Cloud Computing: Große Versprechen für kleine Unternehmen
Immer mehr kleine Unternehmen planen den Einstieg ins Cloud Computing. Doch offensichtlich kennen sich viele nicht mit den technischen Grundlagen aus. Ein Informationstag bei Microsoft sollte das ändern.
Den Job eines Cloud Computing-Beraters muss man sich wohl als ziemlich anstrengend vorstellen. Denn es sind seit Jahren immer dieselben Fragen, mit denen die potenziellen Kunden ihn löchern. Wie ist das mit der Datensicherheit? Können Unbefugte nicht auf die Unternehmensdaten in der Cloud zugreifen? Wie läuft das mit den Backups? Sind die Daten wirklich sicher? Wie ist die rechtliche Situation? Sind die Cloud-Anwendungen genauso einfach zu bedienen wie eine normale Desktop-Anwendung?
Um diese immer wiederkehrenden Fragen einmal unabhängig von Produkten und ganz grundsätzlich zu klären, hat Microsoft jetzt eine Reihe von potenziellen Kunden und Geschäftspartnern zu einer Info-Veranstaltung geladen. Als Partner hatte Microsoft das Unternehmen Runtime Blue engagiert. Runtime Blue bietet Lösungen auf der Basis von Microsofts Cloud-Plattform Windows Azure.

In Microsofts Executive Briefing Center wurden Software-Hersteller, Berater und Integratoren über die grundlegenden Vorteile von Cloud Computing aufgeklärt.

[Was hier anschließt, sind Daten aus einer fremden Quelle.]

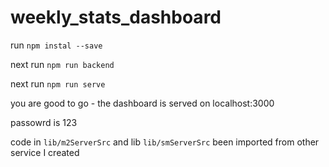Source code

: # weekly_stats_dashboard

run `npm instal --save`

next run `npm run backend`

next run `npm run serve`

you are good to go - the dashboard is served on localhost:3000

passowrd is 123

code in `lib/m2ServerSrc` and lib `lib/smServerSrc` been imported from other service I created
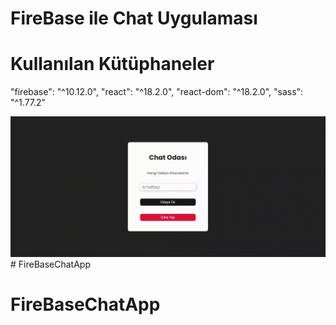 # FireBase ile Chat Uygulaması

# Kullanılan Kütüphaneler

 "firebase": "^10.12.0",
    "react": "^18.2.0",
    "react-dom": "^18.2.0",
    "sass": "^1.77.2"


<img src="screen.gif"/># FireBaseChatApp
# FireBaseChatApp
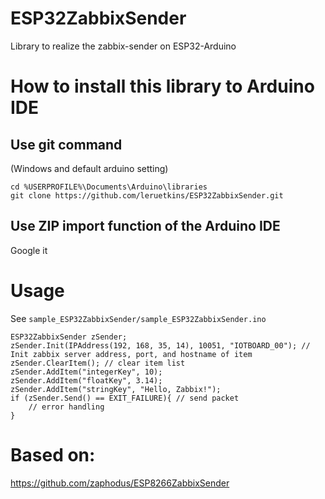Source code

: # ESP32ZabbixSender
Library to realize the zabbix-sender on ESP32-Arduino

# How to install this library to Arduino IDE
## Use git command
(Windows and default arduino setting)

    cd %USERPROFILE%\Documents\Arduino\libraries
    git clone https://github.com/leruetkins/ESP32ZabbixSender.git
## Use ZIP import function of the Arduino IDE
Google it

# Usage
See `sample_ESP32ZabbixSender/sample_ESP32ZabbixSender.ino`

    ESP32ZabbixSender zSender;
    zSender.Init(IPAddress(192, 168, 35, 14), 10051, "IOTBOARD_00"); // Init zabbix server address, port, and hostname of item
    zSender.ClearItem(); // clear item list
    zSender.AddItem("integerKey", 10);
    zSender.AddItem("floatKey", 3.14);
    zSender.AddItem("stringKey", "Hello, Zabbix!");
    if (zSender.Send() == EXIT_FAILURE){ // send packet
        // error handling
    }

# Based on:  
https://github.com/zaphodus/ESP8266ZabbixSender

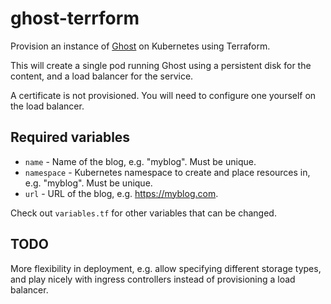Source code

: # ghost-terrform

Provision an instance of [Ghost](https://github.com/TryGhost/Ghost) on Kubernetes using Terraform.

This will create a single pod running Ghost using a persistent disk for the content, and a
load balancer for the service.

A certificate is not provisioned. You will need to configure one yourself on the load balancer.

## Required variables

* `name` - Name of the blog, e.g. "myblog". Must be unique.
* `namespace` - Kubernetes namespace to create and place resources in, e.g. "myblog". Must be unique.
* `url` - URL of the blog, e.g. https://myblog.com.

Check out `variables.tf` for other variables that can be changed.

## TODO

More flexibility in deployment, e.g. allow specifying different storage types, and play nicely with
ingress controllers instead of provisioning a load balancer.
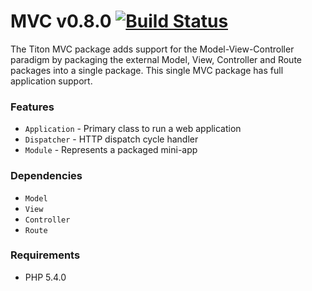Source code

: # MVC v0.8.0 [![Build Status](https://travis-ci.org/titon/mvc.png)](https://travis-ci.org/titon/mvc) #

The Titon MVC package adds support for the Model-View-Controller paradigm by packaging the external Model, View, Controller and Route packages into a single package. This single MVC package has full application support.

### Features ###

* `Application` - Primary class to run a web application
* `Dispatcher` - HTTP dispatch cycle handler
* `Module` - Represents a packaged mini-app

### Dependencies ###

* `Model`
* `View`
* `Controller`
* `Route`

### Requirements ###

* PHP 5.4.0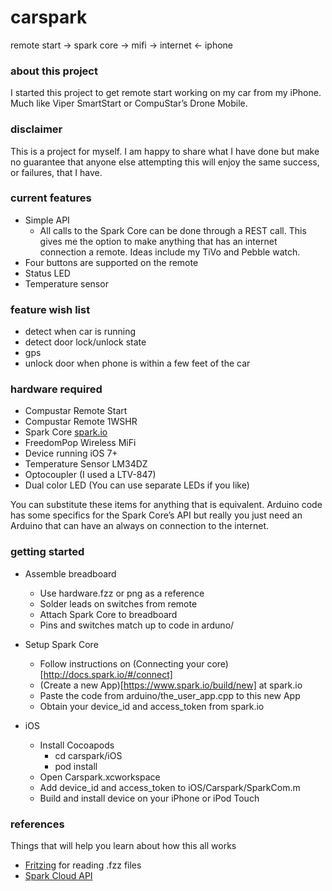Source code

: carspark
========

remote start -> spark core -> mifi -> internet <- iphone

### about this project

I started this project to get remote start working on my car from my iPhone. Much like Viper SmartStart or CompuStar’s Drone Mobile.

### disclaimer

This is a project for myself. I am happy to share what I have done but make no guarantee that anyone else attempting this will enjoy the same success, or failures, that I have.

### current features

* Simple API
  * All calls to the Spark Core can be done through a REST call. This gives me the option to make anything that has an internet connection a remote. Ideas include my TiVo and Pebble watch.
* Four buttons are supported on the remote
* Status LED
* Temperature sensor

### feature wish list
* detect when car is running
* detect door lock/unlock state
* gps
* unlock door when phone is within a few feet of the car

### hardware required

* Compustar Remote Start
* Compustar Remote 1WSHR
* Spark Core [spark.io](http://spark.io/)
* FreedomPop Wireless MiFi
* Device running iOS 7+
* Temperature Sensor LM34DZ
* Optocoupler (I used a LTV-847)
* Dual color LED (You can use separate LEDs if you like)

You can substitute these items for anything that is equivalent. Arduino code has some specifics for the Spark Core’s API but really you just need an Arduino that can have an always on connection to the internet.

### getting started

* Assemble breadboard
  * Use hardware.fzz or png as a reference
  * Solder leads on switches from remote
  * Attach Spark Core to breadboard
  * Pins and switches match up to code in arduno/

* Setup Spark Core
  * Follow instructions on (Connecting your core)[http://docs.spark.io/#/connect]
  * (Create a new App)[https://www.spark.io/build/new] at spark.io
  * Paste the code from arduino/the_user_app.cpp to this new App
  * Obtain your device_id and access_token from spark.io

* iOS
  * Install Cocoapods
    * cd carspark/iOS
    * pod install
  * Open Carspark.xcworkspace
  * Add device_id and access_token to iOS/Carspark/SparkCom.m
  * Build and install device on your iPhone or iPod Touch

### references

Things that will help you learn about how this all works

* [Fritzing](http://fritzing.org/download/) for reading .fzz files
* [Spark Cloud API](https://github.com/spark/docs/blob/master/docs/api.md)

In der Münchner Niederlassung des Software-Riesen waren Berater, Softwarehersteller, IT-Verantwortliche und Integratoren eingeladen. Jeder Teilnehmer bekam einen schönen Notizblock mit der Aufschrift “Microsoft Executive Briefing Center” auf den Platz gelegt. So durften sich die Kunden wichtig fühlen.
Private oder Public Cloud
Offensichtlich herrscht beim Thema Cloud Computing nicht nur in Hinblick auf die eingangs genannten Fragen eine Menge Verwirrung. Das zumindest glaubt Markus Eilers, Mitglied der Geschäftsleitung von Runtime Blue. “Alle reden über Cloud Computing, keiner weiß, was das ist.” Laut Eilers fällt vielen beispielsweise die Unterscheidung von Public und Private Cloud schwer. Diese Unklarheit ist wohl auch darauf zurückzuführen, dass Marktforscher und Cloud-Anbieter diese Begriffe oft unterschiedlich verwenden.
Grundsätzlich kann gesagt werden, dass die Rechenzentren der Public Cloud für viele Kunden zugänglich sind. Eine Private Cloud hingegen ist letztlich eine Kombination von Servern innerhalb eines Unternehmens, auf die die Mitarbeiter über das Netzwerk zugreifen. Solche Private Clouds kommen in der Regel eher für große Unternehmen wie BMW oder Siemens infrage, die sich damit unabhängig von externen Dienstleistern machen.
Auch Kleinstfirmen nutzen die Cloud
Trotz der vorherrschenden Unsicherheit bei Begrifflichkeit und Technik-Know-how dieser noch verhältnismäßig jungen Technik planen laut Microsoft inzwischen 75 Prozent der deutschen Unternehmen in diesem Jahr schon mit der Cloud.Auch sehr kleine Betriebe mit bis zu zehn Mitarbeitern springen auf den Cloud-Zug auf. Ein Trend, der auch vom Marktforschungsunternehmen IDC bestätigt wird. So erklärte IDC-Geschäftsführer Wafa Moussavi-Amin kürzlich, dass auch die Zahl der Cloud-Skeptiker kontinuierlich zurückgehe. “Die Sicherheitsbedenken nehmen ab.”
Doch was sind die Vorteile der Cloud?
Als Hauptvorteil nennt Markus Eilers Agilität und Flexibilität. Unternehmen könnten damit im Wettbewerb schneller und flexibler reagieren. Sie können beispielsweise für bestimmte Projekte die dafür nötigen Software-Features freischalten oder die gebuchte Rechenleistung erhöhen lassen – und sei´s nur für einige Stunden. Die Kosten spielen bei der Entscheidung für oder gegen Cloud laut Eilers eine eher zweitrangige Rolle.